Opinion editorial by Work and Pensions Secretary Esther McVey and International Trade Secretary Liam Fox published in the Sunday Express on 22 April 2018:
Earlier this week another employment rate record high was broken – the sixteenth record broken since 2010.
Figures released by the Office for National Statistics on Tuesday showed that since 2010, over 3.2 million more people have moved into work – that’s over 1,000 people entering employment a day, every day.
We now have the lowest unemployment rate for 42 years at 4.2%, and additionally wages are now outpacing inflation, meaning more money in people’s pockets. This reality is a far cry from the predictions made at the time of the Brexit vote.
In fact the jobs record is extending across the whole of the country, with the employment rate having risen – and the unemployment rate having fallen – in every region of the UK since 2010.
These headline figures don’t just sound impressive – they are and should be celebrated.
Jobs transform lives, and each job gives more people the security that comes from a regular wage for them and their family. A job provides for career progression and with it wage progression which benefits and unemployment don’t. It is therefore important that the government is prepared for the future, and grasps the opportunities Brexit brings.
And this is exactly what we are doing as we move forward in our progress to leave the European Union, positioning ourselves as a global country that is open to working with the world.
This week we welcomed 52 leaders to London from the Commonwealth – where we discussed the importance of free and fair trade for us all. And with 90% of global growth coming from outside the EU in the coming years it’s key that we prioritise/unlock our relationships with these growing economies – boosting our trade links to prosper post-Brexit and delivering jobs and growth at home and for the Commonwealth.
And we have strong foundations to build on. Our manufacturing sector is enjoying its longest unbroken run of growth for 50 years, and order books for British manufacturers are stronger than at any time since August 1988.

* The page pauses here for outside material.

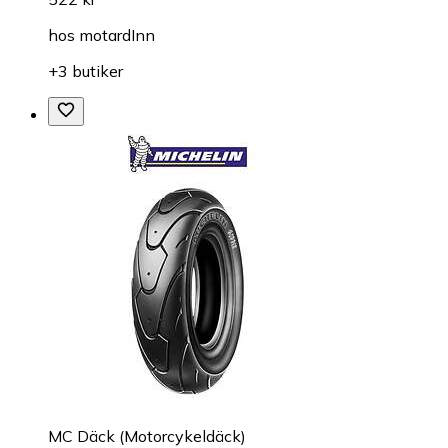
hos
motardInn
+3 butiker
MC Däck (Motorcykeldäck)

With less than a year to go until we leave the EU, our work continues to improve and liberalise trading markets to capitalise on future trends.
With the digital economy growing 32% faster than the wider economy and creating jobs 3 times more quickly, e-commerce offers previously unknown possibilities for SMEs and individuals, particularly women, to take part in the globalised economy. Etsy, the online marketplace, recently announced that 87% of its sellers are women.

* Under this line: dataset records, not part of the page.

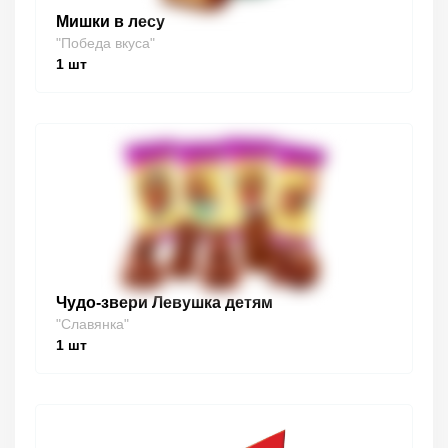
Мишки в лесу
"Победа вкуса"
1
шт
Чудо-звери Левушка детям
"Славянка"
1
шт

Technology has always fundamentally changed the jobs market and this will continue as we see new developments. Just as in the past the employment market adapted to the invention of technologies such as the cash machine, we too need to adapt and embrace new innovations such as artificial intelligence, 3D printing, and virtual reality. Yet, tech also becomes an enabler and allows the jobs market to be far more inclusive – supporting employment across the board.

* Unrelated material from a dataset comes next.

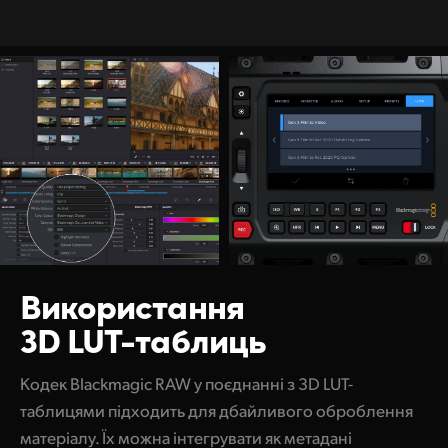
Використання
3D LUT-таблиць
Кодек Blackmagic RAW у поєднанні з 3D LUT-
таблицями підходить для дбайливого оброблення
матеріалу. Їх можна інтегрувати як метадані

The pace of change we see in robotics, automation and the rise of social media and the gig economy has introduced seismic and revolutionary changes in the jobs market already which shows no sign of slowing down. Indeed, the World Economic Forum suggests that 65% of children entering primary school today will end up working in a job that doesn’t exist yet.
Post-Brexit, we must not only recognise the trading possibilities available, but ensure we, as a nation, are able to unlock the full opportunity they provide. That is why we need to know where the jobs of the future will be, and make sure UK citizens are equipped to benefit. And that is exactly what we are doing. Working across government - and with industry - looking at the growth areas of the future.
For the government the priority is not just about getting people into work, but actively supporting people to progress and develop within their career and changes in career as people re-train throughout their lives. Building up resilience to cope with the pace of change in the jobs market.
We can do that through the new benefit, Universal Credit, providing personalised support through work coaches which is responsive to changes in employment status.
The world of work is rapidly changing with new jobs emerging all the time- and that is as much due to technological advancements as it is Brexit. However, whilst the former may be the catalyst, it is Brexit that provides the opportunity to cope with these changes.
We need to ensure our labour market remains the envy of the world and that is how we must shape our Brexit vision. Together, we are working across government to ensure we are prepared to support people, places and businesses to adapt to and benefit from new technology and other changes to the world of work.